Dataset entries:
»»

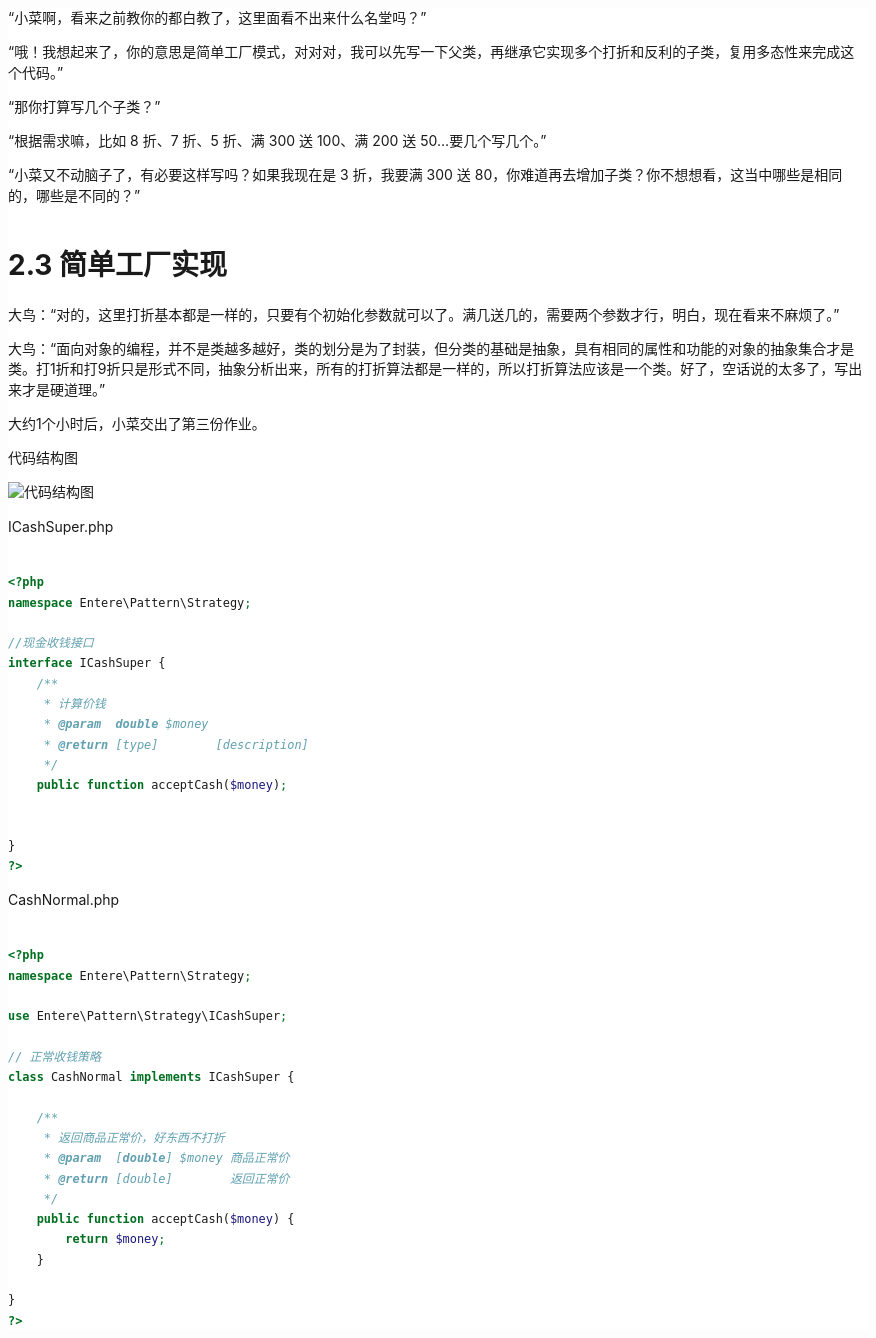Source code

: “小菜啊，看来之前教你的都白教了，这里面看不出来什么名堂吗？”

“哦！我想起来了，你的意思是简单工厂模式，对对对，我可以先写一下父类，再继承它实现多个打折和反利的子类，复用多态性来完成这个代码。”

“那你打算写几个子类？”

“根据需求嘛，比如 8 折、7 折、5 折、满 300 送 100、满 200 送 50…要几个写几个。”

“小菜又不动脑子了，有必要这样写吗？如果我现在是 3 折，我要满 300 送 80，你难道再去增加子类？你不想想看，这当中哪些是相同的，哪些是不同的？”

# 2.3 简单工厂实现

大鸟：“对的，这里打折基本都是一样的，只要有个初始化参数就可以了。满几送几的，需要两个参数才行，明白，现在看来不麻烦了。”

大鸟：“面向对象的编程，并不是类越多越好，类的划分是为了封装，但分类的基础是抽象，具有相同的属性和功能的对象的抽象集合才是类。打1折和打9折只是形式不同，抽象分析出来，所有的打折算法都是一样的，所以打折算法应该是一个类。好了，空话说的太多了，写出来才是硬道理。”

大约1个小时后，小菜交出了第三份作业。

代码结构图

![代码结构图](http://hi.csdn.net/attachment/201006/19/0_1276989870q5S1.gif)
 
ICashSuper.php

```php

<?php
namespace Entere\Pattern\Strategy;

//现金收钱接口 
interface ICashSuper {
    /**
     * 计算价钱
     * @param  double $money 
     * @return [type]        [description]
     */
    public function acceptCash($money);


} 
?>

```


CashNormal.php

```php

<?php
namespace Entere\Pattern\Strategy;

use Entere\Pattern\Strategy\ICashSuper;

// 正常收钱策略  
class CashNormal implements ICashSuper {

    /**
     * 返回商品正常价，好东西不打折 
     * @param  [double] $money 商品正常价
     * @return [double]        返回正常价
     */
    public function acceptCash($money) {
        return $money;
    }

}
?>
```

««
»»

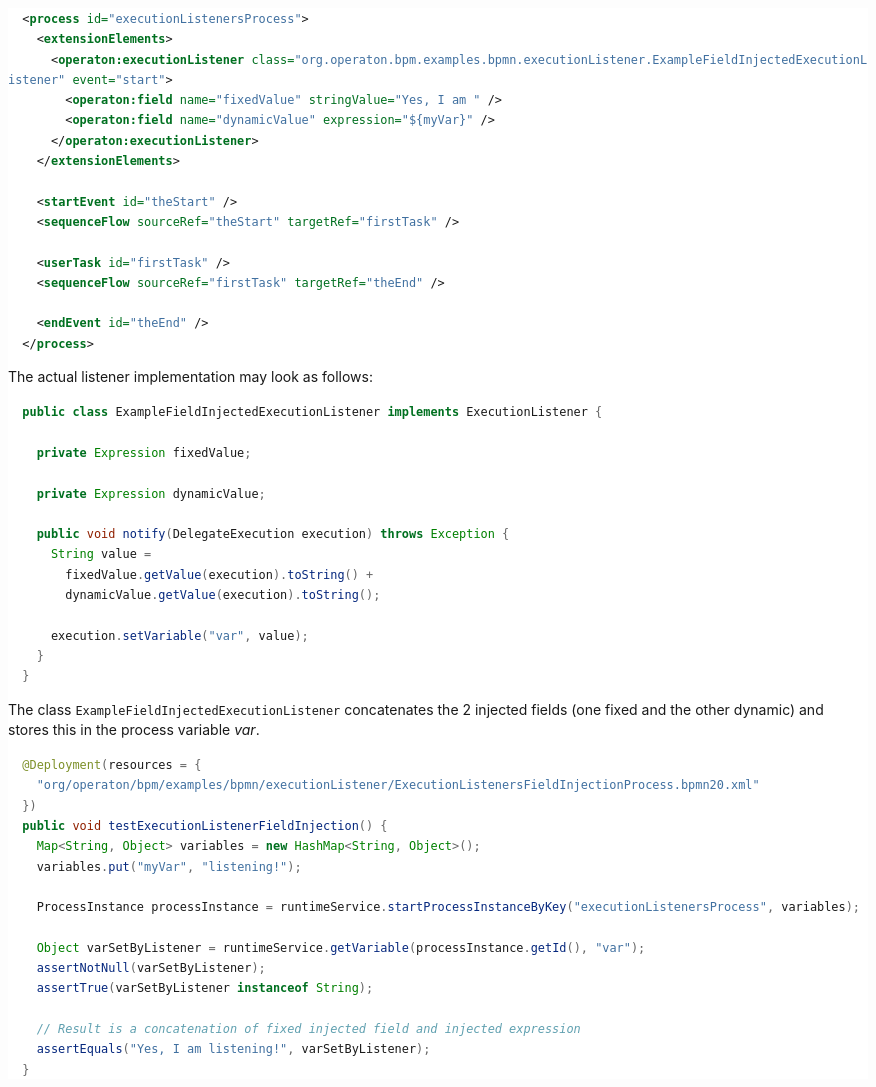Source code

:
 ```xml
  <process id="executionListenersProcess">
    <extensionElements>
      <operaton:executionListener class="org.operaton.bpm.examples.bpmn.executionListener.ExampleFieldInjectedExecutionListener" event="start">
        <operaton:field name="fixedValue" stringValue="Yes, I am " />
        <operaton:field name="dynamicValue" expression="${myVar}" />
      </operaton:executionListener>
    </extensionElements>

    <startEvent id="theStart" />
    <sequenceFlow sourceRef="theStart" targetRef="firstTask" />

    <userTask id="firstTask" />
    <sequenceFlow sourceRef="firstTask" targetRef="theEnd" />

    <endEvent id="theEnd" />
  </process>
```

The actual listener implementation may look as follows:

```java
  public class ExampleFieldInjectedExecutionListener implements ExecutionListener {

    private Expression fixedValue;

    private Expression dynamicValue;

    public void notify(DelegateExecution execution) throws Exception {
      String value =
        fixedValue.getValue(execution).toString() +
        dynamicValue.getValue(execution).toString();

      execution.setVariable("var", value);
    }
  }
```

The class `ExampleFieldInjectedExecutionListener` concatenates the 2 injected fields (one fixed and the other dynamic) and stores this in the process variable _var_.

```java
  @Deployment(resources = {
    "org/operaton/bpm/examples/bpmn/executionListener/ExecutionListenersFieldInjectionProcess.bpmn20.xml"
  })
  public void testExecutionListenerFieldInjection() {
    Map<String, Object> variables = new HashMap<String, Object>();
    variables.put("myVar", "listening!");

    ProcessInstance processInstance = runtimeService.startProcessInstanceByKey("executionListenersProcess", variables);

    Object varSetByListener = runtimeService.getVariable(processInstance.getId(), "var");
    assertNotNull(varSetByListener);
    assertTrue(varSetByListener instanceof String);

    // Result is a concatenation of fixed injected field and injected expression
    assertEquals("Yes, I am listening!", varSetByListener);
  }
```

««

◆ What the exercise asks
List every line from the entries above in which "bpmn" appears.

◆ Answer box
      <operaton:executionListener class="org.operaton.bpm.examples.bpmn.executionListener.ExampleFieldInjectedExecutionListener" event="start">
    "org/operaton/bpm/examples/bpmn/executionListener/ExecutionListenersFieldInjectionProcess.bpmn20.xml"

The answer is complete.